- [ACTIVITY]:
Reproduce verbatim the stretch of the entries from their beginning through the line containing "每个人的知识体系不同、心理状", including both ends.

- [RECORDS FOR PROCESSING]:
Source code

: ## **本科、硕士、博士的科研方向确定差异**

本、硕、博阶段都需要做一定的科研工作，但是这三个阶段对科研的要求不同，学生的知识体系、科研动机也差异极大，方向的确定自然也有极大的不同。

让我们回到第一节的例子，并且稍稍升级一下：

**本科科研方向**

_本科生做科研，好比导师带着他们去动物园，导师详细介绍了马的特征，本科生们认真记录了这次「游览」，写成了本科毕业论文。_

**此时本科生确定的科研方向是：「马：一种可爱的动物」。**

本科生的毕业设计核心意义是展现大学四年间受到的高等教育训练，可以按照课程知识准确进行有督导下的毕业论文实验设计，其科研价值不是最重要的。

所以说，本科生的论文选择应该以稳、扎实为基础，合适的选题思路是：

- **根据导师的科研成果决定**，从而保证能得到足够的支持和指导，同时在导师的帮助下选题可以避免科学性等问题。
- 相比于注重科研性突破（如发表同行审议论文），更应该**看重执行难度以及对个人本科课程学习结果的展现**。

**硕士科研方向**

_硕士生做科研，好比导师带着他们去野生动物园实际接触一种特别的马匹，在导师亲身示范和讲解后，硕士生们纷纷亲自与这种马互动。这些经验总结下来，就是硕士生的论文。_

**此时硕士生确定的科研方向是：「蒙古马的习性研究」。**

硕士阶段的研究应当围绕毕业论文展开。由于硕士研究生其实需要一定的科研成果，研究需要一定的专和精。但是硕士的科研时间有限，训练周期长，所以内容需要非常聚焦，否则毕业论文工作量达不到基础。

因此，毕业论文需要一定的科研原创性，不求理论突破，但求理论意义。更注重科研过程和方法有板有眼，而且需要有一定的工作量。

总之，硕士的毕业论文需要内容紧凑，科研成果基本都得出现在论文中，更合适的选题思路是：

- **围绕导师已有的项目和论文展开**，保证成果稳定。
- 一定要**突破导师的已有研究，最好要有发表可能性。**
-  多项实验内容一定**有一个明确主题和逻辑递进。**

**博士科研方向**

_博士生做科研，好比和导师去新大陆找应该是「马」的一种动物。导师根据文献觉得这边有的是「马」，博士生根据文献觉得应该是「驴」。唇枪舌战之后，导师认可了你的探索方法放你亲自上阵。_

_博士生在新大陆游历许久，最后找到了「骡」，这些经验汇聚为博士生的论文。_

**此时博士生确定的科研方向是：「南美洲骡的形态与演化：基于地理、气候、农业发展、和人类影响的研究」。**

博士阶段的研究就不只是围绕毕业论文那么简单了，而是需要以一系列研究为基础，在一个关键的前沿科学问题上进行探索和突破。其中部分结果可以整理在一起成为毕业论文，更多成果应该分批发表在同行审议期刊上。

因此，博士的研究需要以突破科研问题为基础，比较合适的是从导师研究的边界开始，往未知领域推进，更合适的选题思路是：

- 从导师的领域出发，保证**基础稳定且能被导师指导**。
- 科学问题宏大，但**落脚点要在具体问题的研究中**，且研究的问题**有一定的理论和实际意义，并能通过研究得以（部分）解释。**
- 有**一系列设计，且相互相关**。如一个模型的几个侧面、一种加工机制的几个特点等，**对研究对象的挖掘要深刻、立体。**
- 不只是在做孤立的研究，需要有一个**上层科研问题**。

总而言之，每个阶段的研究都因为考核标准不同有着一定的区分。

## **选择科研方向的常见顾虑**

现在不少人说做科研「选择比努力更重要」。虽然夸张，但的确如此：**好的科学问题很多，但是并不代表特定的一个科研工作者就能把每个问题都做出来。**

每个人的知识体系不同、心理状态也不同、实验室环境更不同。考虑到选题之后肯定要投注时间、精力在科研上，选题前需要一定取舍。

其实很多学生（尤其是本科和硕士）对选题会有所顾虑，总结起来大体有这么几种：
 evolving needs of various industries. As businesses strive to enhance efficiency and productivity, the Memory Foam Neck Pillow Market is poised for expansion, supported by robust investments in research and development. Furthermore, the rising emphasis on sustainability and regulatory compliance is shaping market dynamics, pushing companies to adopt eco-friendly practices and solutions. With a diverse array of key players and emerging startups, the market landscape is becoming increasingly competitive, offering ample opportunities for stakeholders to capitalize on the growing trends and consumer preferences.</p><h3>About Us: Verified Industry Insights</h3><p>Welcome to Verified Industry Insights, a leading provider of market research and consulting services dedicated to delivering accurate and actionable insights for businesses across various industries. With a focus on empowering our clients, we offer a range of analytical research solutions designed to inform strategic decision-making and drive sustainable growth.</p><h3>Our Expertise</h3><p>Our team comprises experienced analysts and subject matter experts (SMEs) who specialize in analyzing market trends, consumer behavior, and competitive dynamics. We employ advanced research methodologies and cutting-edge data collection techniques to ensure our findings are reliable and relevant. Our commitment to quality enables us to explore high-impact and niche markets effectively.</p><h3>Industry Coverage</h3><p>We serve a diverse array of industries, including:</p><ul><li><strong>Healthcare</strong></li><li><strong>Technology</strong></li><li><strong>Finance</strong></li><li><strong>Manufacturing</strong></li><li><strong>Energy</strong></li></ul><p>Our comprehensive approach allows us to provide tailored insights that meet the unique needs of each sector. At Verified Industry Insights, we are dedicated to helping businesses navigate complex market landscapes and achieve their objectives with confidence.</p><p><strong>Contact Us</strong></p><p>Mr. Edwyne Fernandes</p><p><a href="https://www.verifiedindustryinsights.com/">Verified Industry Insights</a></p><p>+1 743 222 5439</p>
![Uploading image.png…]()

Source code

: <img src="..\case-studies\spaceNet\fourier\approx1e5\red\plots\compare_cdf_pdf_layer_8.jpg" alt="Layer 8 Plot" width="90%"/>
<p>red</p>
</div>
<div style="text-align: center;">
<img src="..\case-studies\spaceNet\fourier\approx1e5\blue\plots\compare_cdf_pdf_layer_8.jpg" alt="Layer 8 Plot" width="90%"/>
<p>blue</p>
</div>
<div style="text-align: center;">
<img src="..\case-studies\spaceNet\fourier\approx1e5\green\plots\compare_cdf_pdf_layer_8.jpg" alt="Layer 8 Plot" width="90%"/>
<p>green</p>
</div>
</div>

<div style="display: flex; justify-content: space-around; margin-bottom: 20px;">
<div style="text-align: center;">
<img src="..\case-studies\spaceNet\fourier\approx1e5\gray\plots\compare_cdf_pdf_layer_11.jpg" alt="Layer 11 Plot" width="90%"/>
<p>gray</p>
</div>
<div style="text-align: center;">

- [THE COMPLETED TASK]:
Source code

: ## **本科、硕士、博士的科研方向确定差异**

本、硕、博阶段都需要做一定的科研工作，但是这三个阶段对科研的要求不同，学生的知识体系、科研动机也差异极大，方向的确定自然也有极大的不同。

让我们回到第一节的例子，并且稍稍升级一下：

**本科科研方向**

_本科生做科研，好比导师带着他们去动物园，导师详细介绍了马的特征，本科生们认真记录了这次「游览」，写成了本科毕业论文。_

**此时本科生确定的科研方向是：「马：一种可爱的动物」。**

本科生的毕业设计核心意义是展现大学四年间受到的高等教育训练，可以按照课程知识准确进行有督导下的毕业论文实验设计，其科研价值不是最重要的。

所以说，本科生的论文选择应该以稳、扎实为基础，合适的选题思路是：

- **根据导师的科研成果决定**，从而保证能得到足够的支持和指导，同时在导师的帮助下选题可以避免科学性等问题。
- 相比于注重科研性突破（如发表同行审议论文），更应该**看重执行难度以及对个人本科课程学习结果的展现**。

**硕士科研方向**

_硕士生做科研，好比导师带着他们去野生动物园实际接触一种特别的马匹，在导师亲身示范和讲解后，硕士生们纷纷亲自与这种马互动。这些经验总结下来，就是硕士生的论文。_

**此时硕士生确定的科研方向是：「蒙古马的习性研究」。**

硕士阶段的研究应当围绕毕业论文展开。由于硕士研究生其实需要一定的科研成果，研究需要一定的专和精。但是硕士的科研时间有限，训练周期长，所以内容需要非常聚焦，否则毕业论文工作量达不到基础。

因此，毕业论文需要一定的科研原创性，不求理论突破，但求理论意义。更注重科研过程和方法有板有眼，而且需要有一定的工作量。

总之，硕士的毕业论文需要内容紧凑，科研成果基本都得出现在论文中，更合适的选题思路是：

- **围绕导师已有的项目和论文展开**，保证成果稳定。
- 一定要**突破导师的已有研究，最好要有发表可能性。**
-  多项实验内容一定**有一个明确主题和逻辑递进。**

**博士科研方向**

_博士生做科研，好比和导师去新大陆找应该是「马」的一种动物。导师根据文献觉得这边有的是「马」，博士生根据文献觉得应该是「驴」。唇枪舌战之后，导师认可了你的探索方法放你亲自上阵。_

_博士生在新大陆游历许久，最后找到了「骡」，这些经验汇聚为博士生的论文。_

**此时博士生确定的科研方向是：「南美洲骡的形态与演化：基于地理、气候、农业发展、和人类影响的研究」。**

博士阶段的研究就不只是围绕毕业论文那么简单了，而是需要以一系列研究为基础，在一个关键的前沿科学问题上进行探索和突破。其中部分结果可以整理在一起成为毕业论文，更多成果应该分批发表在同行审议期刊上。

因此，博士的研究需要以突破科研问题为基础，比较合适的是从导师研究的边界开始，往未知领域推进，更合适的选题思路是：

- 从导师的领域出发，保证**基础稳定且能被导师指导**。
- 科学问题宏大，但**落脚点要在具体问题的研究中**，且研究的问题**有一定的理论和实际意义，并能通过研究得以（部分）解释。**
- 有**一系列设计，且相互相关**。如一个模型的几个侧面、一种加工机制的几个特点等，**对研究对象的挖掘要深刻、立体。**
- 不只是在做孤立的研究，需要有一个**上层科研问题**。

总而言之，每个阶段的研究都因为考核标准不同有着一定的区分。

## **选择科研方向的常见顾虑**

现在不少人说做科研「选择比努力更重要」。虽然夸张，但的确如此：**好的科学问题很多，但是并不代表特定的一个科研工作者就能把每个问题都做出来。**

每个人的知识体系不同、心理状态也不同、实验室环境更不同。考虑到选题之后肯定要投注时间、精力在科研上，选题前需要一定取舍。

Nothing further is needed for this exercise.